The cache for per-task metrics is needed because metrics must persist after task completion and remain available for Prometheus to scrape, even when multiple tasks run concurrently. To balance accessible task metrics history against unnecessary memory growth, each task metric is timestamped and evicted based on a Time-To-Live (TTL) strategy. The TTL period is set with TASK_METRICS_CACHE_TTL_MINUTES and defaults to 5 minutes. If Prometheus is configured to scrape the endpoint every 15 seconds, this means it has approximately 20 scrape attempts to collect the data before the metric is purged from cache.

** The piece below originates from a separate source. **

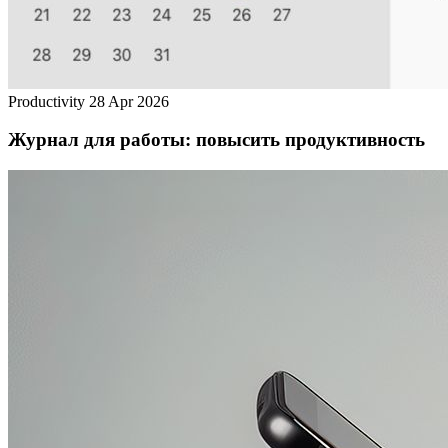
Productivity
28 Apr 2026
Журнал для работы: повысить продуктивность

The metrics server is started once per worker and exposes an HTTP endpoint (port 8101) that can be scraped by Prometheus. For the local Docker Compose environment, the scraping is configured in docker/prometheus.yml. The server is started using a Celery signal (@worker_process_init.connect) in packages/divbase-api/src/divbase_api/worker/tasks.py that fires when a Celery worker process first starts. There is logic in place to make this compatible with running Celery workers as multi-process with prefork concurrency>1 so that each Celery process in the worker is captured but only one metrics server is started per worker. In case of multiple Celery processes, the metrics server collects metrics from all of them and displays them in the endpoint.